Note that $s / \sqrt{n}$ is the standard error of the mean $\bar{X}$ (SEM) - an estimate of the variablity of $\bar{X}$, where $\bar{X}$ is understood as a random variable. So we have
$t = \frac{\bar{X} - \mu_{0}}{s / \sqrt{n}}$
Now, for a given sample, you have a fixed empirical $\bar{X}_{emp}$, and thus a fixed difference $d_{emp} = \bar{X}_{emp} - \mu_{0}$. Part of the confusion seems to be related to the idea that "a bigger sample size (higher $n$) should give sample mean closer to population mean". This should be rephrased to conditional on the null hypothesis being true ($\mu = \mu_{0}$), the probability of observing a difference $d = \bar{X} - \mu_{0}$ that is at least as large as the already observed $d_{emp}$ becomes smaller when $n$ increases.
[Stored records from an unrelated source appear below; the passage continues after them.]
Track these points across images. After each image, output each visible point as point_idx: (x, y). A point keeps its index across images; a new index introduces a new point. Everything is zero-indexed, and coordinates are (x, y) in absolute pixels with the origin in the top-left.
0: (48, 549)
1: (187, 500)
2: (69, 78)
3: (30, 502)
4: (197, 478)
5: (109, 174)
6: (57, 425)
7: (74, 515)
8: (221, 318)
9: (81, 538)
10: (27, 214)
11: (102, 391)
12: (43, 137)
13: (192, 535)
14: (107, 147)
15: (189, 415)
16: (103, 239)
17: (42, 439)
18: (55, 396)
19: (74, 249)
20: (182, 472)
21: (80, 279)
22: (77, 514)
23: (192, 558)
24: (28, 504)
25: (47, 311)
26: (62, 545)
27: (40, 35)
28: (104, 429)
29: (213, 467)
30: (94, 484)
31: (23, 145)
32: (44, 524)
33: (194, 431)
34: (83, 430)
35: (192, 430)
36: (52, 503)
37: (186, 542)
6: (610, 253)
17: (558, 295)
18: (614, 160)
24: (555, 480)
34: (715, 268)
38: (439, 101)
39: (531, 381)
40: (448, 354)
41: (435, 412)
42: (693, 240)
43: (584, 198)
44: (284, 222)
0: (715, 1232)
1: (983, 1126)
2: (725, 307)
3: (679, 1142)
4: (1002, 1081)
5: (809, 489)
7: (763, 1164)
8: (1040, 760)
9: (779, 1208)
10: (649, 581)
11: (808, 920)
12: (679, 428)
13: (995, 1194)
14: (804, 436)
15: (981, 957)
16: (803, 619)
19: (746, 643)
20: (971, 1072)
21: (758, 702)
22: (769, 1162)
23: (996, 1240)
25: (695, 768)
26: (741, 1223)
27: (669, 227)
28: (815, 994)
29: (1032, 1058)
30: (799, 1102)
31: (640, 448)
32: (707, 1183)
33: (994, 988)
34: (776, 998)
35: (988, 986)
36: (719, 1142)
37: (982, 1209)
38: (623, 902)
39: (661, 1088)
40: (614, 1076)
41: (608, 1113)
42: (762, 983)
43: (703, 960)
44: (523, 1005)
This is because the "accuracy" of our estimator $\bar{X}$ then increases (variability decreases).
I guess the main point is that you already have a fixed $\bar{X}_{emp}$ and thus $d_{emp}$, and $t$ just tells you how "big that difference is" measured in (estimated) units of variability of $\bar{X}$. When the units become smaller in absolute numbers, the same absolute difference $d_{emp}$ will "be worth more units" and will thus count as "more suprisingly high" (= less likely to occur) if $\mu = \mu_{0}$.